Exercise brief -> Report only the number of lines in this material that include "wrist".

Input data ->
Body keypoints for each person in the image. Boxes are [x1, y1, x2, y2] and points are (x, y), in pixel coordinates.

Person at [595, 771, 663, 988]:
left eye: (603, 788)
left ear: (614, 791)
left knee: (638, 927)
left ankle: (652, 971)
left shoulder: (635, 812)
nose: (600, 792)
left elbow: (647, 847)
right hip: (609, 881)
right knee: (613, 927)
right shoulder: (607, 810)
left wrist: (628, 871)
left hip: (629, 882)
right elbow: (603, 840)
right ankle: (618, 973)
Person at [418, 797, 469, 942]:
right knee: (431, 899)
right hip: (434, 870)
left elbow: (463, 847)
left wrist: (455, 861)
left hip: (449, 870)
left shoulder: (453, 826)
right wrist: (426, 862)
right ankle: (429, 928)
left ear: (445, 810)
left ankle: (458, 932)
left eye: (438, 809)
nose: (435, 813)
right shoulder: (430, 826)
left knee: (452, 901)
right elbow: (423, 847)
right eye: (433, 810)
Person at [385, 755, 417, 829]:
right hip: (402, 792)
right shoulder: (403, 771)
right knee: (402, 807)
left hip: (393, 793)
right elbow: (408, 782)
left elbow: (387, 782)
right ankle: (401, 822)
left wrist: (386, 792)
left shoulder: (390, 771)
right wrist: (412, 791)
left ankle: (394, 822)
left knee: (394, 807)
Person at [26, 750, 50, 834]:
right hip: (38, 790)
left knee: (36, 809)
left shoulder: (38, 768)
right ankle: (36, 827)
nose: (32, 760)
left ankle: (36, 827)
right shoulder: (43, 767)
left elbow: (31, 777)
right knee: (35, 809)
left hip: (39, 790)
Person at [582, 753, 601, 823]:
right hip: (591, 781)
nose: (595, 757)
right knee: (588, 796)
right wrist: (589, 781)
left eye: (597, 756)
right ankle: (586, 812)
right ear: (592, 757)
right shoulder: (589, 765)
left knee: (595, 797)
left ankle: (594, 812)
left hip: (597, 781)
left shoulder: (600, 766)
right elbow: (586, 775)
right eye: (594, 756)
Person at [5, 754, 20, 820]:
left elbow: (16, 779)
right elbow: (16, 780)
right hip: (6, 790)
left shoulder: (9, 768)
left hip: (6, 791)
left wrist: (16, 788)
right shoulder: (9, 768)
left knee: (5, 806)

==

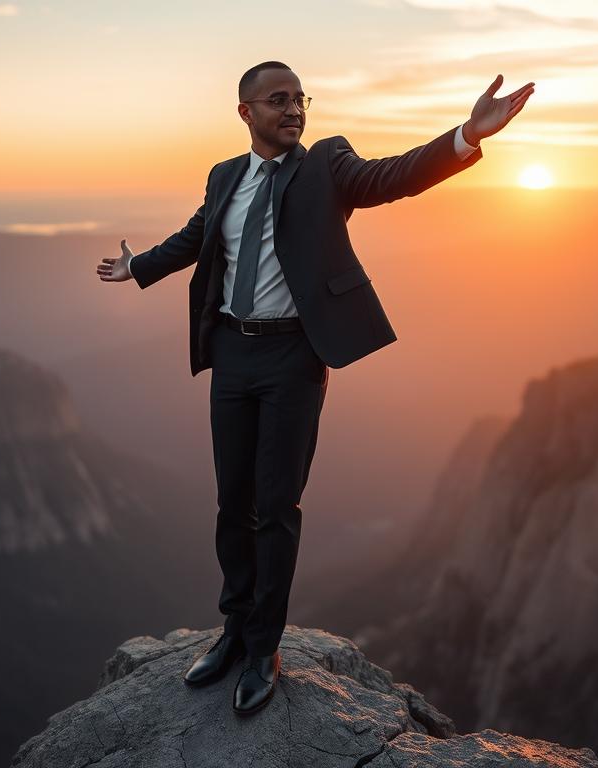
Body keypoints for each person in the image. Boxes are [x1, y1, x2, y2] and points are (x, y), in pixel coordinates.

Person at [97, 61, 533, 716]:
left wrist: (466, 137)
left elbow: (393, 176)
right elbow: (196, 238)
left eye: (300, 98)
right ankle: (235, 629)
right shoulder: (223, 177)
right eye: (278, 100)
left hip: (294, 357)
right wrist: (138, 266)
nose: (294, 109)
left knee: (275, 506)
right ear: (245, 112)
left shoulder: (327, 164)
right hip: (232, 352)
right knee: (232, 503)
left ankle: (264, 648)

Response for this exercise -> 9